Count the lines in the entries below that contain the string "muncă", treating uppercase and lowercase as different. Reply with the number only.

* [MATERIAL FOR THE TASK]
• • • • •

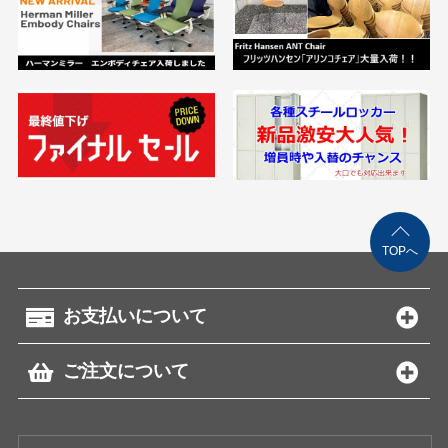
TOPへ
お支払いについて
ご注文について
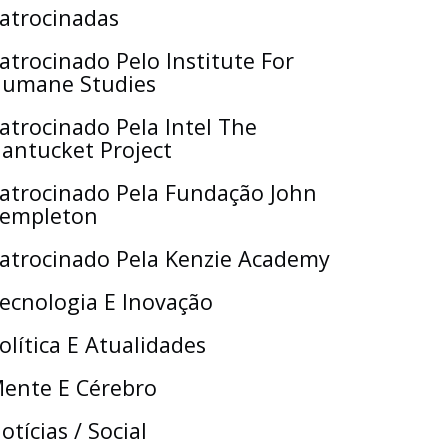
atrocinadas
atrocinado Pelo Institute For
umane Studies
atrocinado Pela Intel The
antucket Project
atrocinado Pela Fundação John
empleton
atrocinado Pela Kenzie Academy
ecnologia E Inovação
olítica E Atualidades
ente E Cérebro
otícias / Social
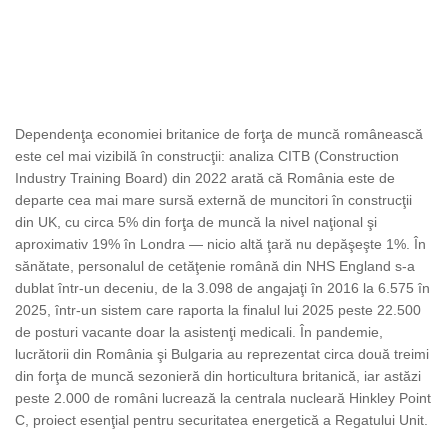
Dependenţa economiei britanice de forţa de muncă românească
este cel mai vizibilă în construcţii: analiza CITB (Construction
Industry Training Board) din 2022 arată că România este de
departe cea mai mare sursă externă de muncitori în construcţii
din UK, cu circa 5% din forţa de muncă la nivel naţional şi
aproximativ 19% în Londra — nicio altă ţară nu depăşeşte 1%. În
sănătate, personalul de cetăţenie română din NHS England s-a
dublat într-un deceniu, de la 3.098 de angajaţi în 2016 la 6.575 în
2025, într-un sistem care raporta la finalul lui 2025 peste 22.500
de posturi vacante doar la asistenţi medicali. În pandemie,
lucrătorii din România şi Bulgaria au reprezentat circa două treimi
din forţa de muncă sezonieră din horticultura britanică, iar astăzi
peste 2.000 de români lucrează la centrala nucleară Hinkley Point
C, proiect esenţial pentru securitatea energetică a Regatului Unit.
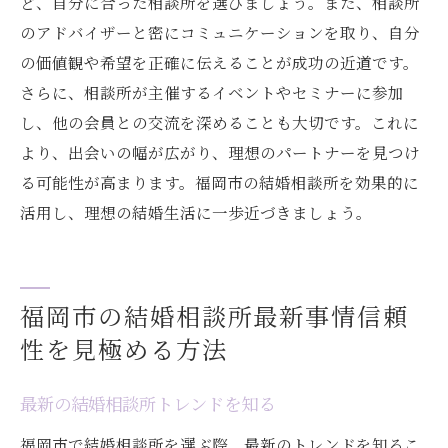
ど、自分に合った相談所を選びましょう。また、相談所
のアドバイザーと密にコミュニケーションを取り、自分
の価値観や希望を正確に伝えることが成功の近道です。
さらに、相談所が主催するイベントやセミナーに参加
し、他の会員との交流を深めることも大切です。これに
より、出会いの幅が広がり、理想のパートナーを見つけ
る可能性が高まります。福岡市の結婚相談所を効果的に
活用し、理想の結婚生活に一歩近づきましょう。
福岡市の結婚相談所最新事情信頼
性を見極める方法
最新の結婚相談所トレンドを知る
福岡市で結婚相談所を選ぶ際、最新のトレンドを知るこ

• • • • •

* [RESULT]
3